Apabila hal tersebut masih belum mampu mendongkrak suara partai Islam, maka dibutuhkan adanya unifikasi partai Islam. Dalam artian, partai Islam yang berjumlah lima partai (ditambah PBB) menyatu menjadi satu. Ini dimaksud supaya partai Islam tersebut benar-benar bisa dinilai kinerjanya oleh publik, sehingga pada pemilu 2019 yang sudah menerapkan pemilu serentak, partai Islam bisa memunculkan capres dan cawapres yang benar-benar mampu diterima oleh semua kalangan.
Dan langkah terakhir yang bisa menyelamatkan partai Islam adalah dengan adanya konsesus untuk mendukung satu pasangan capres dan cawapres. Dengan catatan, capres dan cawapres harus memiliki track record yang baik di mata pemeluk Islam khususnya dan rakyat Indonesia pada umumnya.


[1] Diajukan dalam seleksi Debat Antar Mahasiswa Islamic Book Fair 2014
[2] “Ini Tujuan Pemira PKS Kata Anis Matta (20/02/2014)”, Tribunnews.com, diakses tanggal 18 Februari 2014.
[3] “3 Besar Capres PKS Hasil Musyawarah Majelis Syuro (01/02/2014)”, kabarpemiludepok.com, diakses tanggal 18 Februari 2014.
[4] “Pemilu 2014 Momentum PKS Dongkrak Citra Positif (24/01/2014)”, Tribunnews.com, diakses tanggal 18 Februari 2014.
[5] “Pemilu 2014 dan Masa Depan Partai Islam (10/12/2012), sinarharapan.co, diakses tanggal 18 Februari 2014.
[6] Tinjauan Kompas, “Menatap Indonesia 2014”, (Jakarta: PT. Kompas Media Nusantara, 2014), 116.
[7] Sumber: Data BPS, “ Sensus Penduduk 2010”.

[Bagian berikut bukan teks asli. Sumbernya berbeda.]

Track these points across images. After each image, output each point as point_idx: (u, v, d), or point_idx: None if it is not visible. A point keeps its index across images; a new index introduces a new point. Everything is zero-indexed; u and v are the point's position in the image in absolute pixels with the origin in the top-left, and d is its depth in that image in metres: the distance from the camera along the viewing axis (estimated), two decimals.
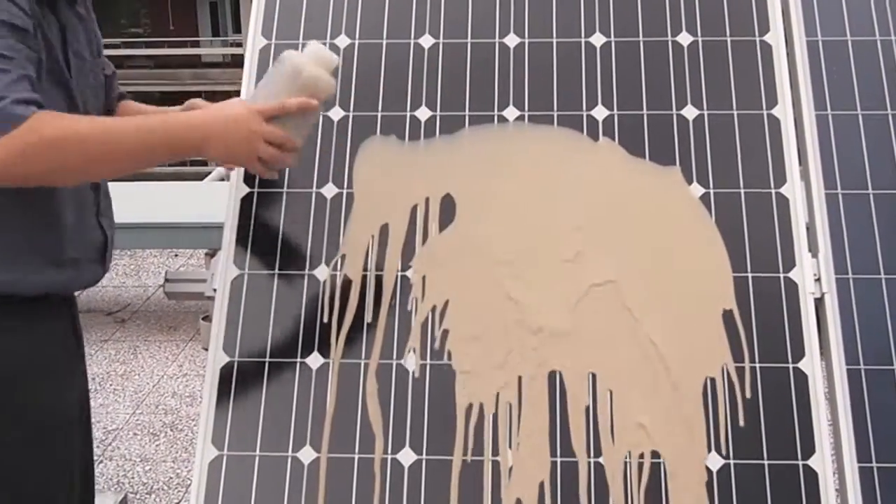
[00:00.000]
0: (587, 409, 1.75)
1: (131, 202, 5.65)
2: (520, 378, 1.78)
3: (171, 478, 3.56)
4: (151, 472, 3.61)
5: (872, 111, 1.98)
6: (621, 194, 1.92)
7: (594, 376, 1.78)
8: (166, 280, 1.79)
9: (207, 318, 4.73)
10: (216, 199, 5.15)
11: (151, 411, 4.11)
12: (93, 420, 3.98)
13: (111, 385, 4.38)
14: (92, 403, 4.12)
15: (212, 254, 4.75)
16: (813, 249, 1.87)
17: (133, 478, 3.57)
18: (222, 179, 6.12)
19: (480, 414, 1.77)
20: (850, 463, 1.69)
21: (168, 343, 4.83)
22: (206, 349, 4.71)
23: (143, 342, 4.86)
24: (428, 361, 1.81)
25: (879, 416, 1.72)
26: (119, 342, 4.86)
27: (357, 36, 2.11)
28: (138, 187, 6.68)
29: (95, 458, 3.70)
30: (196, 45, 22.58)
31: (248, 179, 2.00)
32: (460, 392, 1.78)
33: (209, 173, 6.44)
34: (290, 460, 1.76)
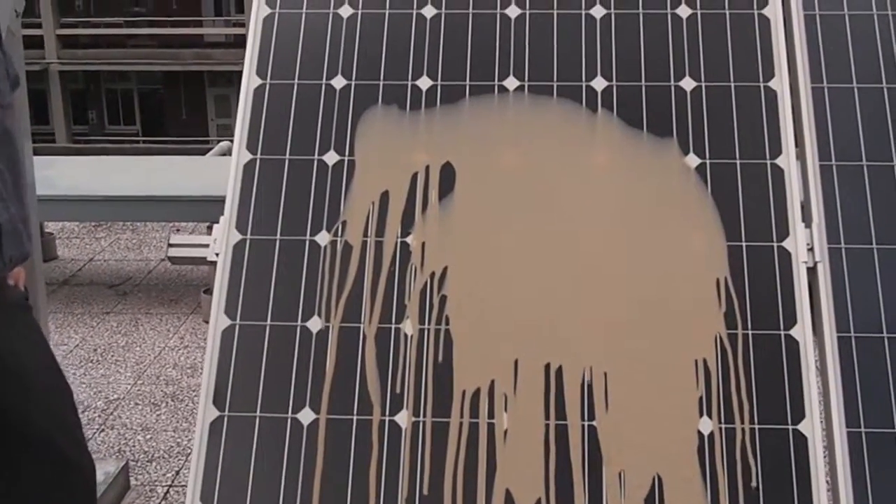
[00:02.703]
0: (583, 377, 1.78)
1: (133, 175, 5.70)
2: (518, 344, 1.81)
3: (171, 446, 3.59)
4: (152, 440, 3.64)
5: (868, 84, 2.00)
6: (617, 169, 1.94)
7: (590, 351, 1.81)
8: (170, 245, 1.82)
9: (209, 292, 4.76)
10: (218, 173, 5.18)
11: (153, 382, 4.14)
12: (94, 390, 4.02)
13: (113, 356, 4.41)
14: (94, 374, 4.17)
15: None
16: (807, 219, 1.89)
17: (134, 446, 3.60)
18: (224, 154, 6.16)
19: (477, 377, 1.80)
20: (839, 428, 1.72)
21: (169, 315, 4.86)
22: (208, 321, 4.75)
23: (144, 314, 4.89)
24: (426, 326, 1.84)
25: (868, 382, 1.75)
26: (121, 314, 4.89)
27: (360, 6, 2.13)
28: (140, 161, 6.71)
29: (97, 427, 3.74)
30: (199, 24, 22.54)
31: (251, 146, 2.02)
32: (458, 356, 1.81)
33: (211, 148, 6.46)
34: (289, 421, 1.80)
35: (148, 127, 23.48)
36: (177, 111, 23.51)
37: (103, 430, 3.72)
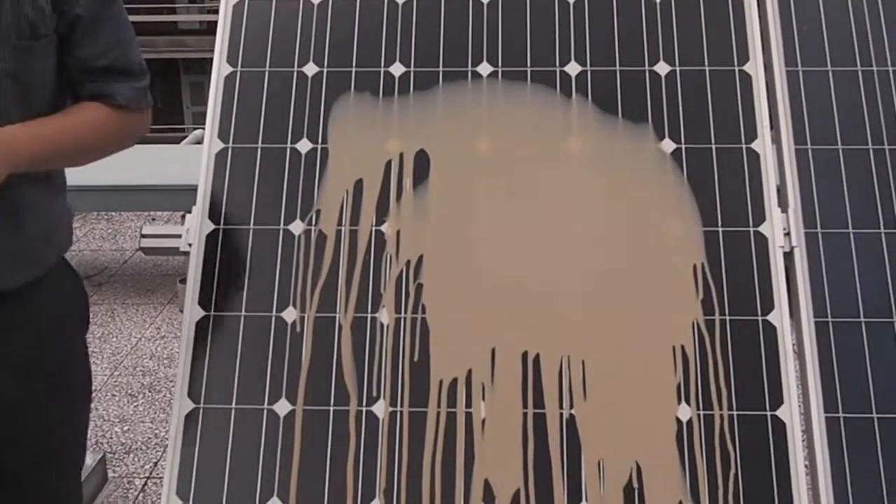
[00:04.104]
0: (560, 367, 1.78)
1: (107, 164, 5.64)
2: (495, 332, 1.80)
3: (149, 438, 3.58)
4: (129, 432, 3.62)
5: (842, 67, 2.00)
6: (593, 155, 1.93)
7: (567, 340, 1.80)
8: (142, 236, 1.80)
9: (185, 281, 4.74)
10: (193, 161, 5.15)
11: (129, 373, 4.12)
12: None
13: (89, 347, 4.39)
14: None
15: None
16: (783, 204, 1.89)
17: (111, 438, 3.58)
18: (199, 142, 6.12)
19: (454, 367, 1.79)
20: (817, 413, 1.72)
21: (145, 306, 4.83)
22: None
23: (120, 305, 4.86)
24: (402, 315, 1.83)
25: (846, 367, 1.75)
26: (96, 305, 4.86)
27: None
28: None
29: None
30: (172, 11, 22.39)
31: (223, 135, 2.00)
32: (434, 345, 1.80)
33: (183, 135, 6.42)
34: (265, 412, 1.78)
35: None
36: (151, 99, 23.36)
37: None
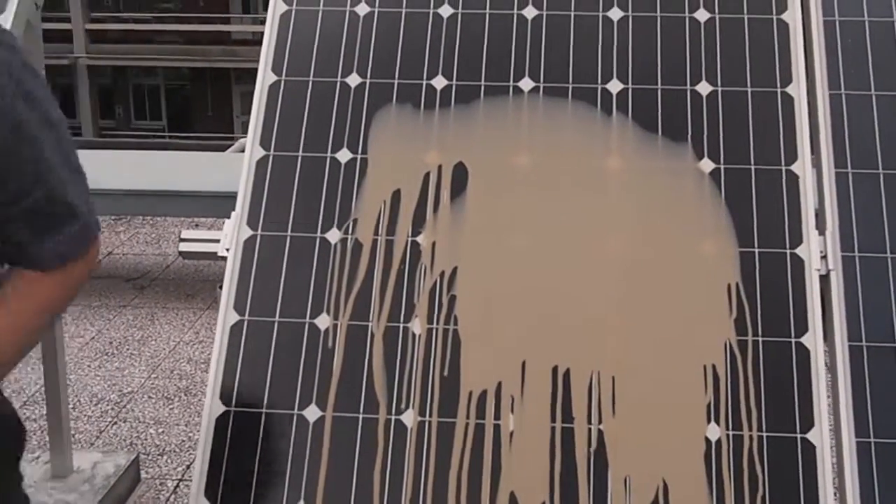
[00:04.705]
0: (589, 382, 1.77)
1: (154, 170, 5.72)
2: (526, 346, 1.81)
3: (183, 440, 3.61)
4: (164, 434, 3.66)
5: (886, 91, 1.99)
6: (631, 173, 1.93)
7: (598, 358, 1.80)
8: (181, 240, 1.82)
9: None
10: (238, 169, 5.19)
11: (166, 376, 4.15)
12: (109, 383, 4.04)
13: (128, 349, 4.43)
14: (108, 367, 4.19)
15: None
16: (820, 227, 1.88)
17: (146, 439, 3.62)
18: (244, 150, 6.15)
19: (484, 378, 1.79)
20: (848, 438, 1.71)
21: (185, 310, 4.88)
22: None
23: (160, 309, 4.90)
24: (435, 326, 1.84)
25: (879, 392, 1.73)
26: (137, 308, 4.91)
27: (377, 4, 2.13)
28: (162, 156, 6.74)
29: (110, 419, 3.75)
30: (226, 21, 22.64)
31: (265, 143, 2.02)
32: (465, 357, 1.81)
33: (231, 144, 6.48)
34: (295, 418, 1.79)
35: (174, 122, 23.58)
36: (202, 107, 23.60)
37: (116, 423, 3.74)
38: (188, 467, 3.42)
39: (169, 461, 3.46)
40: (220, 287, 4.57)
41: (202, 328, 4.64)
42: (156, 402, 3.92)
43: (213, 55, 21.95)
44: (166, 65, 22.39)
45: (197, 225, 6.03)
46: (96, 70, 22.29)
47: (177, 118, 23.69)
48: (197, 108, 23.65)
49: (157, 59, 22.02)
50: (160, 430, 3.68)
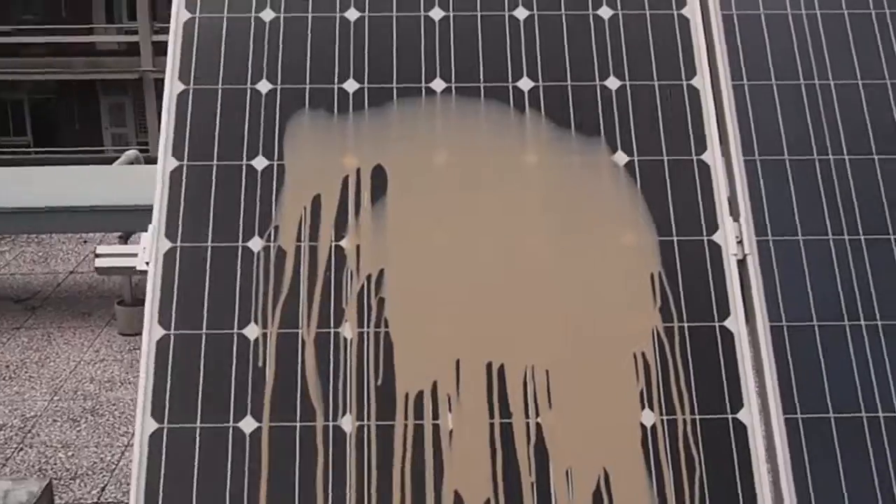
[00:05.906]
0: (524, 376, 1.80)
1: (34, 186, 5.56)
2: (458, 343, 1.82)
3: (94, 462, 3.52)
4: (74, 457, 3.57)
5: (785, 81, 2.06)
6: (548, 168, 1.96)
7: (530, 351, 1.82)
8: (96, 255, 1.77)
9: (123, 303, 4.67)
10: (126, 182, 5.08)
11: (70, 397, 4.05)
12: (9, 408, 3.92)
13: (26, 372, 4.31)
14: (7, 391, 4.07)
15: (125, 237, 4.69)
16: (734, 213, 1.94)
17: (56, 464, 3.52)
18: (132, 162, 6.04)
19: (419, 379, 1.80)
20: (777, 414, 1.77)
21: (83, 329, 4.76)
22: (123, 334, 4.66)
23: (56, 329, 4.78)
24: (365, 329, 1.84)
25: (801, 369, 1.80)
26: (32, 329, 4.78)
27: (282, 10, 2.11)
28: (44, 171, 6.55)
29: (15, 446, 3.65)
30: (90, 32, 22.08)
31: (178, 153, 1.99)
32: (399, 358, 1.81)
33: (106, 157, 6.35)
34: (231, 430, 1.77)
35: (39, 137, 22.90)
36: (70, 121, 22.98)
37: (22, 449, 3.63)
38: (103, 489, 3.34)
39: (82, 484, 3.38)
40: (119, 303, 4.47)
41: (102, 346, 4.54)
42: (62, 425, 3.82)
43: (77, 67, 21.39)
44: (31, 78, 21.74)
45: (86, 241, 5.89)
46: None
47: (42, 133, 23.03)
48: (64, 121, 23.02)
49: (21, 72, 21.38)
50: (69, 454, 3.59)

[8] “Pemilu 2014 dan Masa Depan Partai Islam (10/12/2012), sinarharapan.co, diakses tanggal 18 Februari 2014.
[9] Dr. Adi Sujatno, S.H., M.H dan Drs Asep Suhendar, M.Si, “Konsep Ideal Kepemimpinan Nasional Nusantara, Menjawab Tantangan Global”, (Jakarta: PT. Yellow Multi Media, 2013), 122-123.
[10] Rizal Sukma dalam Problems of Democratisation in Indonesia: Elections, Institutions and Society (Aspinall and Mietzner, 2010).